Student Life Study Finds Home in DI HUB
Researchers with the Student Life Study wanted to find the heart of campus. Their search brought them to the Design Innovation Hub.
“It's kind of our middle of campus laboratory,” said John Gunstad, a clinical psychologist. “It’s smack dab in the middle of campus in this beautiful building, with easy access for lots of students to be able to come through.”
The study has set up shop in the DI Hub’s Shared Faculty Studio – a space that has previously served as an industrial knitting studio and a laboratory for mushroom furniture.
“It reflects our core purpose, which is to bring all these different people together in one location,” said Chris Holthe, director of the DI Hub and ecosystem.
Finding a place accessible to students was crucial to the study. Because of its central location, and focus on interdisciplinary work that brings students of all majors through the building, the DI Hub was a perfect fit. A first of its kind effort, Gunstad, along with Karin Coifman, a clinical neuropsychologist, plan to recruit 10,000 students for the project.
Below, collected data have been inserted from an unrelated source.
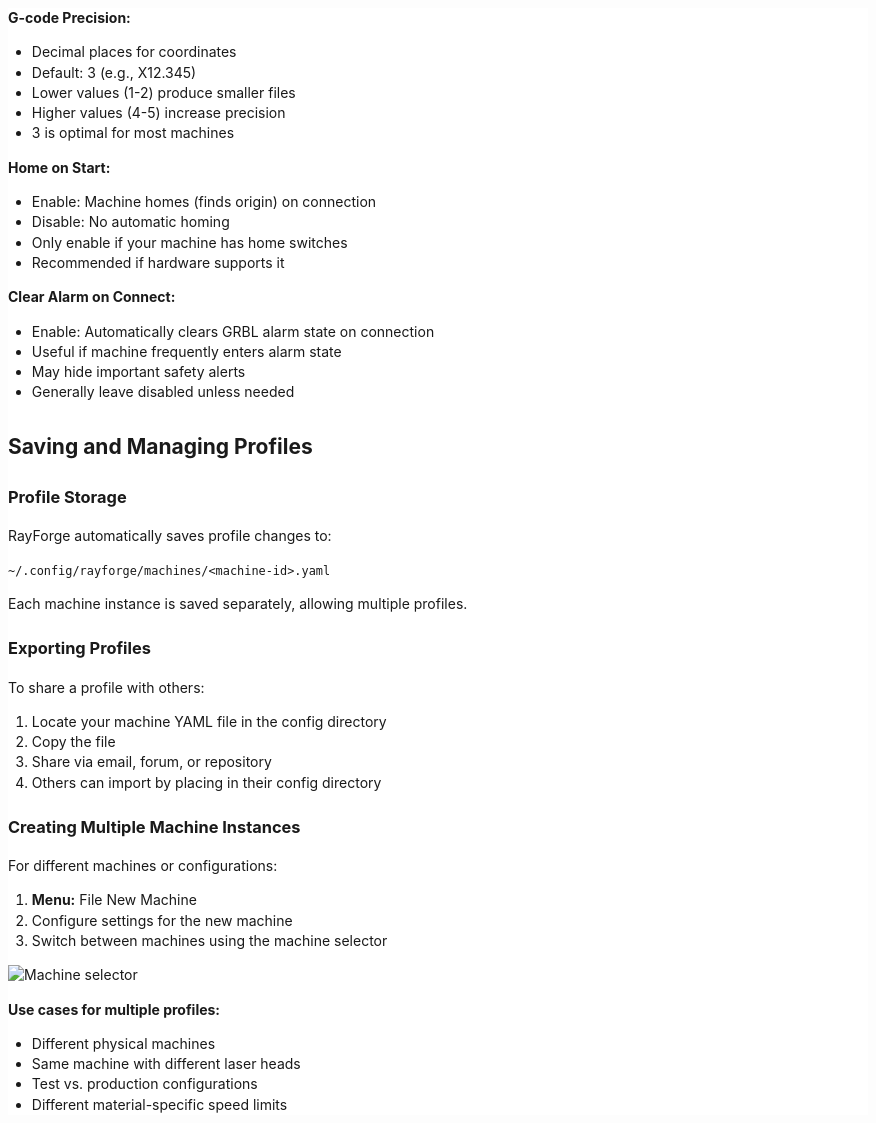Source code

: **G-code Precision:**
- Decimal places for coordinates
- Default: 3 (e.g., X12.345)
- Lower values (1-2) produce smaller files
- Higher values (4-5) increase precision
- 3 is optimal for most machines

**Home on Start:**
- Enable: Machine homes (finds origin) on connection
- Disable: No automatic homing
- Only enable if your machine has home switches
- Recommended if hardware supports it

**Clear Alarm on Connect:**
- Enable: Automatically clears GRBL alarm state on connection
- Useful if machine frequently enters alarm state
- May hide important safety alerts
- Generally leave disabled unless needed

## Saving and Managing Profiles

### Profile Storage

RayForge automatically saves profile changes to:

```
~/.config/rayforge/machines/<machine-id>.yaml
```

Each machine instance is saved separately, allowing multiple profiles.

### Exporting Profiles

To share a profile with others:

1. Locate your machine YAML file in the config directory
2. Copy the file
3. Share via email, forum, or repository
4. Others can import by placing in their config directory

### Creating Multiple Machine Instances

For different machines or configurations:

1. **Menu:** File  New Machine
2. Configure settings for the new machine
3. Switch between machines using the machine selector



![Machine selector](../images/UI-Machine-Selector.png)

**Use cases for multiple profiles:**
- Different physical machines
- Same machine with different laser heads
- Test vs. production configurations
- Different material-specific speed limits
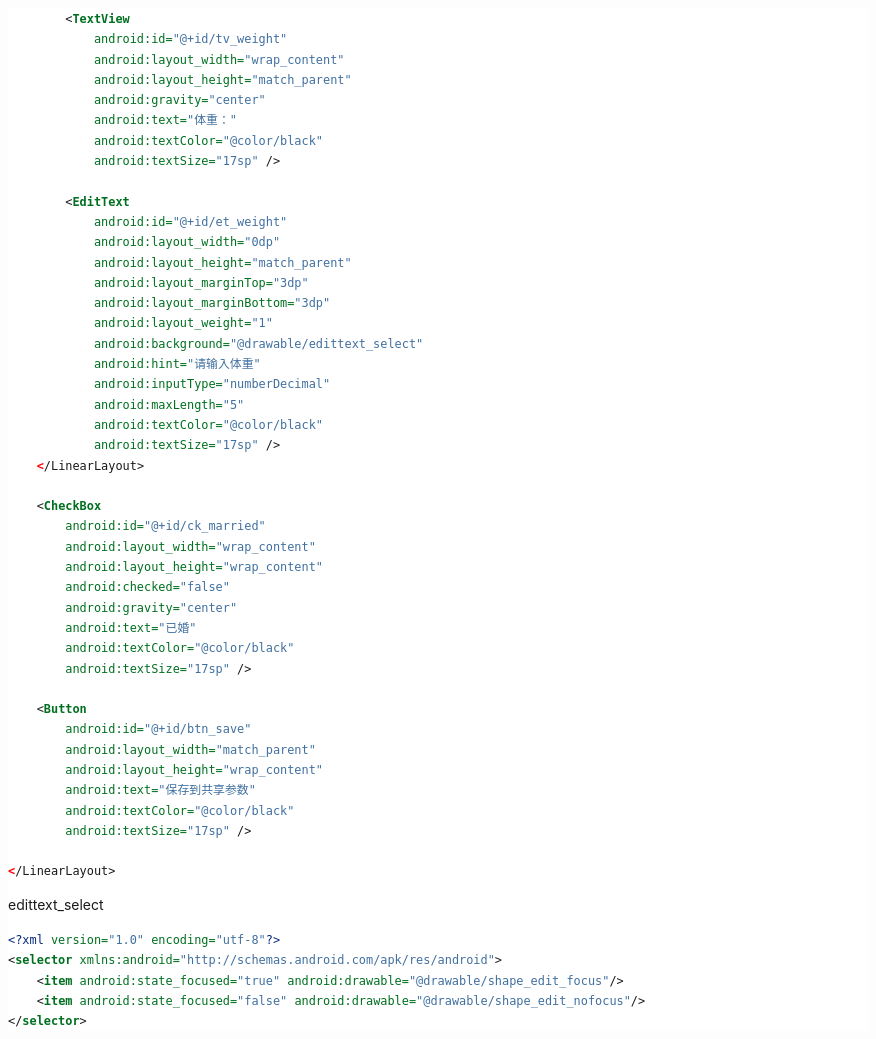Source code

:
 ```xml
        <TextView
            android:id="@+id/tv_weight"
            android:layout_width="wrap_content"
            android:layout_height="match_parent"
            android:gravity="center"
            android:text="体重："
            android:textColor="@color/black"
            android:textSize="17sp" />

        <EditText
            android:id="@+id/et_weight"
            android:layout_width="0dp"
            android:layout_height="match_parent"
            android:layout_marginTop="3dp"
            android:layout_marginBottom="3dp"
            android:layout_weight="1"
            android:background="@drawable/edittext_select"
            android:hint="请输入体重"
            android:inputType="numberDecimal"
            android:maxLength="5"
            android:textColor="@color/black"
            android:textSize="17sp" />
    </LinearLayout>

    <CheckBox
        android:id="@+id/ck_married"
        android:layout_width="wrap_content"
        android:layout_height="wrap_content"
        android:checked="false"
        android:gravity="center"
        android:text="已婚"
        android:textColor="@color/black"
        android:textSize="17sp" />

    <Button
        android:id="@+id/btn_save"
        android:layout_width="match_parent"
        android:layout_height="wrap_content"
        android:text="保存到共享参数"
        android:textColor="@color/black"
        android:textSize="17sp" />

</LinearLayout>
```



edittext_select 

```xml
<?xml version="1.0" encoding="utf-8"?>
<selector xmlns:android="http://schemas.android.com/apk/res/android">
    <item android:state_focused="true" android:drawable="@drawable/shape_edit_focus"/>
    <item android:state_focused="false" android:drawable="@drawable/shape_edit_nofocus"/>
</selector>
```
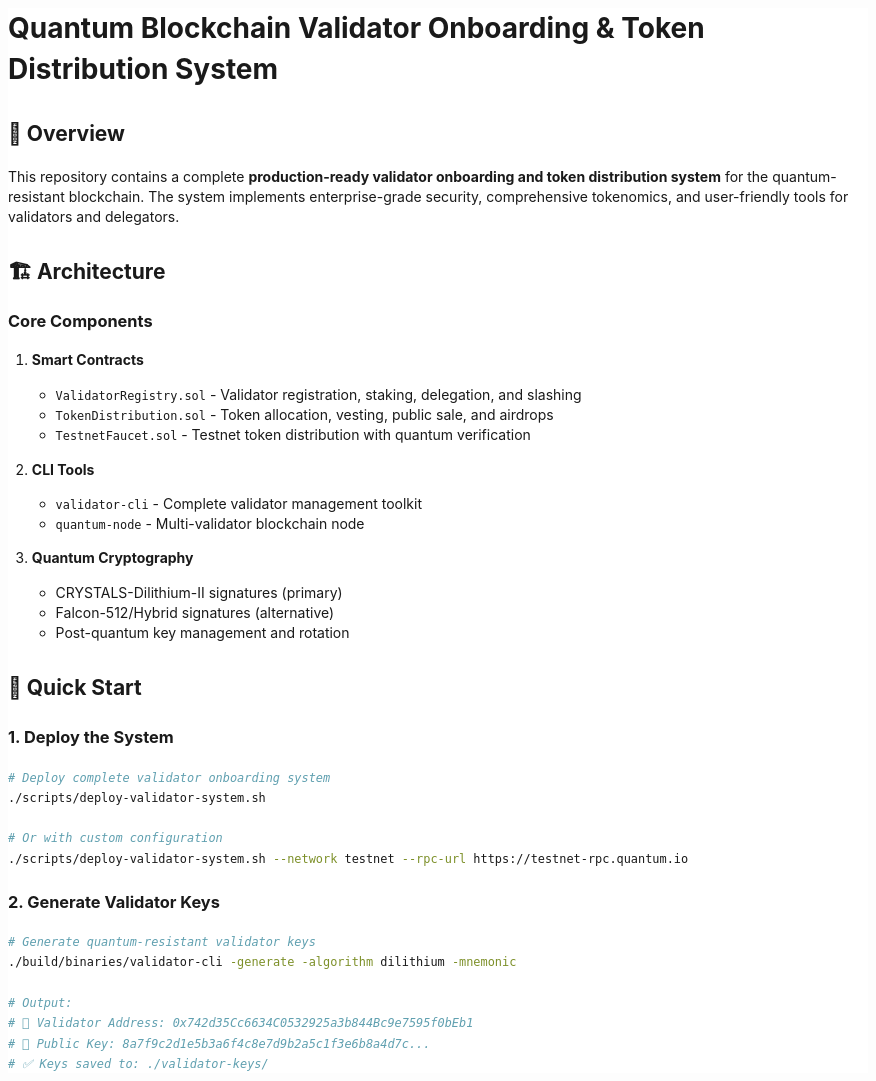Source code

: # Quantum Blockchain Validator Onboarding & Token Distribution System

## 🎯 Overview

This repository contains a complete **production-ready validator onboarding and token distribution system** for the quantum-resistant blockchain. The system implements enterprise-grade security, comprehensive tokenomics, and user-friendly tools for validators and delegators.

## 🏗️ Architecture

### Core Components

1. **Smart Contracts**
   - `ValidatorRegistry.sol` - Validator registration, staking, delegation, and slashing
   - `TokenDistribution.sol` - Token allocation, vesting, public sale, and airdrops
   - `TestnetFaucet.sol` - Testnet token distribution with quantum verification

2. **CLI Tools**
   - `validator-cli` - Complete validator management toolkit
   - `quantum-node` - Multi-validator blockchain node

3. **Quantum Cryptography**
   - CRYSTALS-Dilithium-II signatures (primary)
   - Falcon-512/Hybrid signatures (alternative)
   - Post-quantum key management and rotation

## 🚀 Quick Start

### 1. Deploy the System

```bash
# Deploy complete validator onboarding system
./scripts/deploy-validator-system.sh

# Or with custom configuration
./scripts/deploy-validator-system.sh --network testnet --rpc-url https://testnet-rpc.quantum.io
```

### 2. Generate Validator Keys

```bash
# Generate quantum-resistant validator keys
./build/binaries/validator-cli -generate -algorithm dilithium -mnemonic

# Output:
# 📍 Validator Address: 0x742d35Cc6634C0532925a3b844Bc9e7595f0bEb1
# 🔑 Public Key: 8a7f9c2d1e5b3a6f4c8e7d9b2a5c1f3e6b8a4d7c...
# ✅ Keys saved to: ./validator-keys/
```
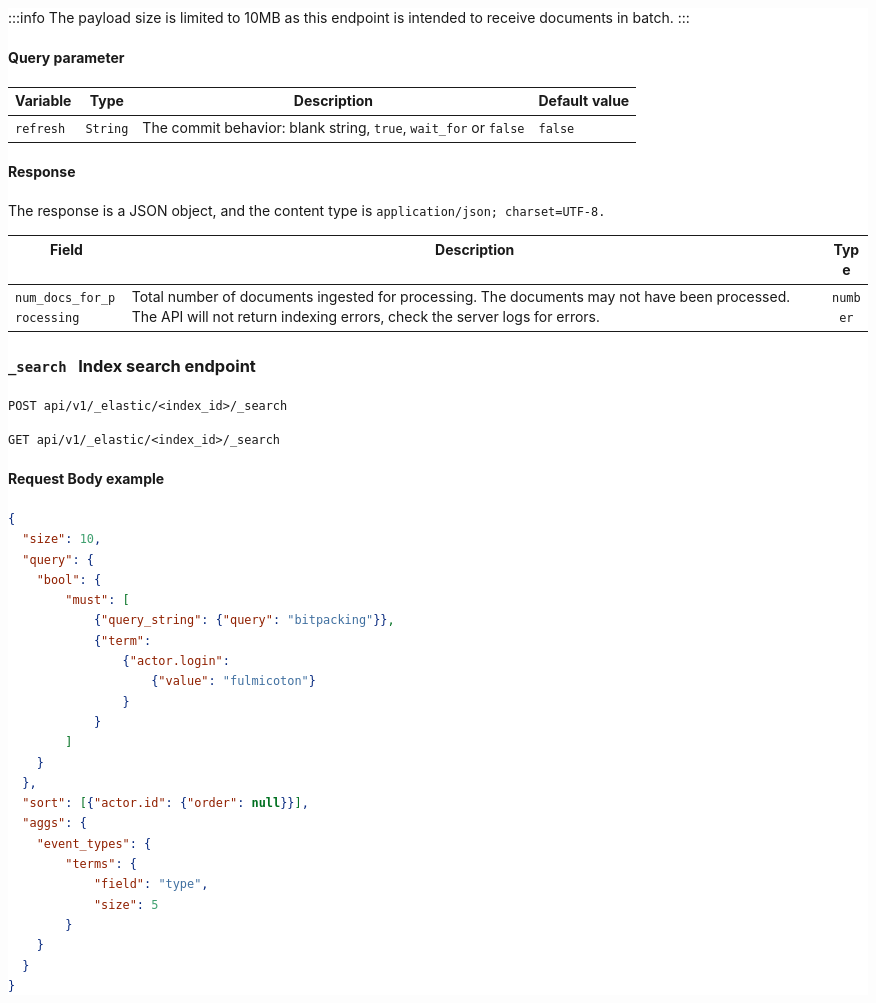 :::info
The payload size is limited to 10MB as this endpoint is intended to receive documents in batch.
:::

#### Query parameter

| Variable      | Type       | Description                                                      | Default value |
|---------------|------------|------------------------------------------------------------------|---------------|
| `refresh`     | `String`   | The commit behavior: blank string, `true`, `wait_for` or `false` | `false`       |

#### Response

The response is a JSON object, and the content type is `application/json; charset=UTF-8.`

| Field                       | Description                                                                                                                                                              |   Type   |
|-----------------------------|--------------------------------------------------------------------------------------------------------------------------------------------------------------------------|:--------:|
| `num_docs_for_processing` | Total number of documents ingested for processing. The documents may not have been processed. The API will not return indexing errors, check the server logs for errors. | `number` |




### `_search` &nbsp; Index search endpoint

```
POST api/v1/_elastic/<index_id>/_search
```
```
GET api/v1/_elastic/<index_id>/_search
```

#### Request Body example

```json
{
  "size": 10,
  "query": {
    "bool": {
        "must": [
            {"query_string": {"query": "bitpacking"}},
            {"term":
                {"actor.login":
                    {"value": "fulmicoton"}
                }
            }
        ]
    }
  },
  "sort": [{"actor.id": {"order": null}}],
  "aggs": {
    "event_types": {
        "terms": {
            "field": "type",
            "size": 5
        }
    }
  }
}
```
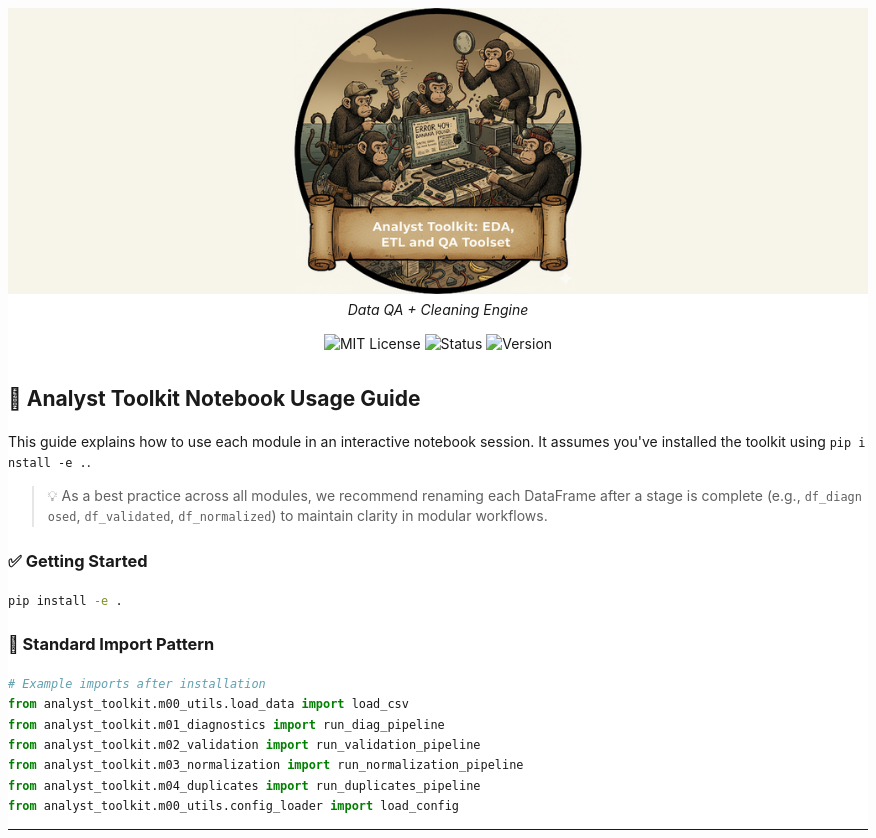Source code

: <p align="center">
  <img src="../repo_img/analyst_toolkit_banner.png" alt="Analyst Toolkit Banner" width="1000"/>
  <br>
  <em>Data QA + Cleaning Engine</em>
</p>
<p align="center">
  <img alt="MIT License" src="https://img.shields.io/badge/license-MIT-blue">
  <img alt="Status" src="https://img.shields.io/badge/status-stable-brightgreen">
  <img alt="Version" src="https://img.shields.io/badge/version-v0.1.0-blueviolet">
</p>


## 🔰 Analyst Toolkit Notebook Usage Guide

This guide explains how to use each module in an interactive notebook session. It assumes you've installed the toolkit using `pip install -e .`.

>💡 As a best practice across all modules, we recommend renaming each DataFrame after a stage is complete (e.g., `df_diagnosed`, `df_validated`, `df_normalized`) to maintain clarity in modular workflows.


### ✅ Getting Started

```bash
pip install -e .
```

### 🧭 Standard Import Pattern

```python
# Example imports after installation
from analyst_toolkit.m00_utils.load_data import load_csv
from analyst_toolkit.m01_diagnostics import run_diag_pipeline
from analyst_toolkit.m02_validation import run_validation_pipeline
from analyst_toolkit.m03_normalization import run_normalization_pipeline
from analyst_toolkit.m04_duplicates import run_duplicates_pipeline
from analyst_toolkit.m00_utils.config_loader import load_config
```

---
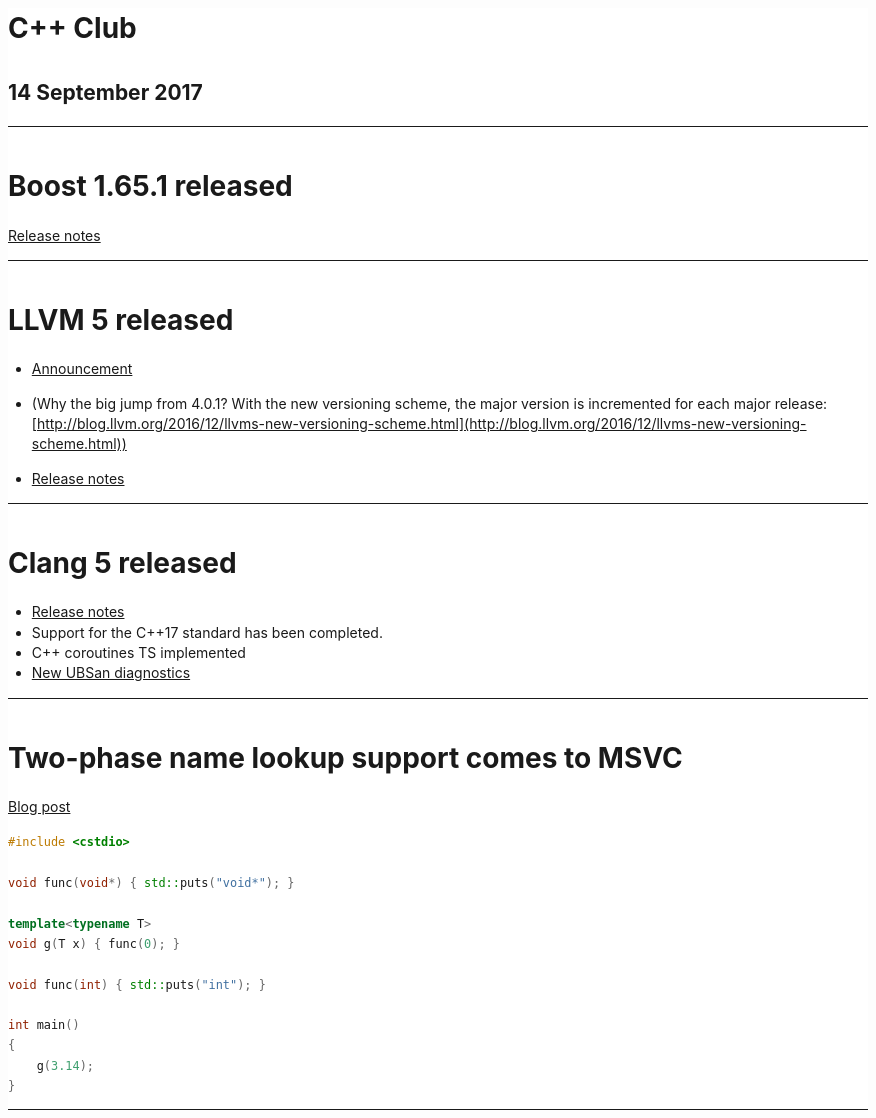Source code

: 


# C++ Club

## 14 September 2017

---

# Boost 1.65.1 released

[Release notes](http://www.boost.org/users/history/version_1_65_1.html)

---

# LLVM 5 released

* [Announcement](http://lists.llvm.org/pipermail/llvm-announce/2017-September/000075.html)

* (Why the big jump from 4.0.1? With the new versioning scheme, the major version is incremented for each major release:
[http://blog.llvm.org/2016/12/llvms-new-versioning-scheme.html](http://blog.llvm.org/2016/12/llvms-new-versioning-scheme.html))
* [Release notes](http://releases.llvm.org/5.0.0/docs/ReleaseNotes.html)

---

# Clang 5 released

* [Release notes](http://releases.llvm.org/5.0.0/tools/clang/docs/ReleaseNotes.html)
* Support for the C++17 standard has been completed.
* C++ coroutines TS implemented
* [New UBSan diagnostics](http://releases.llvm.org/5.0.0/tools/clang/docs/ReleaseNotes.html#undefined-behavior-sanitizer-ubsan)

---

# Two-phase name lookup support comes to MSVC

[Blog post](https://blogs.msdn.microsoft.com/vcblog/2017/09/11/two-phase-name-lookup-support-comes-to-msvc/)

```cpp
#include <cstdio>

void func(void*) { std::puts("void*"); }

template<typename T>
void g(T x) { func(0); }

void func(int) { std::puts("int"); }

int main()
{
    g(3.14);
}
```

---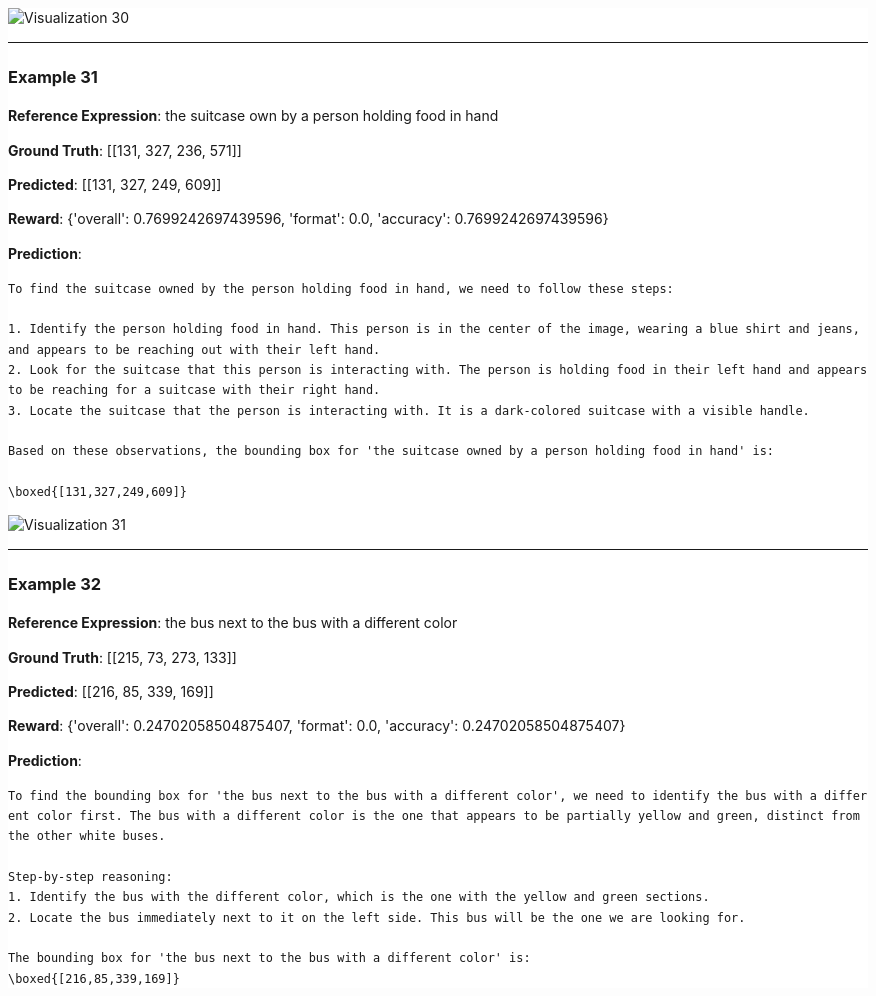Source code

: ![Visualization 30](images/vis_0030.jpg)

---

### Example 31

**Reference Expression**: the suitcase own by a person holding food in hand

**Ground Truth**: [[131, 327, 236, 571]]

**Predicted**: [[131, 327, 249, 609]]

**Reward**: {'overall': 0.7699242697439596, 'format': 0.0, 'accuracy': 0.7699242697439596}

**Prediction**:
```
To find the suitcase owned by the person holding food in hand, we need to follow these steps:

1. Identify the person holding food in hand. This person is in the center of the image, wearing a blue shirt and jeans, and appears to be reaching out with their left hand.
2. Look for the suitcase that this person is interacting with. The person is holding food in their left hand and appears to be reaching for a suitcase with their right hand.
3. Locate the suitcase that the person is interacting with. It is a dark-colored suitcase with a visible handle.

Based on these observations, the bounding box for 'the suitcase owned by a person holding food in hand' is:

\boxed{[131,327,249,609]}
```

![Visualization 31](images/vis_0031.jpg)

---

### Example 32

**Reference Expression**: the bus next to the bus with a different color

**Ground Truth**: [[215, 73, 273, 133]]

**Predicted**: [[216, 85, 339, 169]]

**Reward**: {'overall': 0.24702058504875407, 'format': 0.0, 'accuracy': 0.24702058504875407}

**Prediction**:
```
To find the bounding box for 'the bus next to the bus with a different color', we need to identify the bus with a different color first. The bus with a different color is the one that appears to be partially yellow and green, distinct from the other white buses. 

Step-by-step reasoning:
1. Identify the bus with the different color, which is the one with the yellow and green sections.
2. Locate the bus immediately next to it on the left side. This bus will be the one we are looking for.

The bounding box for 'the bus next to the bus with a different color' is:
\boxed{[216,85,339,169]}
```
College students today are unlike others before them, Coifman said. The first to grow up in the digital age, there are also signs they struggle more with mental health than previous generations.
“College is a time when we are becoming adults, and so there's all kinds of ways in which we're kind of changing and forming and developing habits that stay with us for our lifetime,” Coifman said. “That’s really important to understand.”
Students who join the study will answer questions through text message, such as how much sleep they got. Researchers will process much of this data through secure computers in the studio, where they will also run physical examinations. Responses from participants will help inform decisions by the university and provide understanding in areas such as mental health.
The study is not a one-department team, and more than 30 faculty members from across the university will use results from the study in their own areas of research.
While the study has signed on to use the studio for at least two years, Coifman and Gunstad hope to continue the project for decades.
“Our long-term goal is that this becomes a part of the culture of Kent State,” Gunstad said.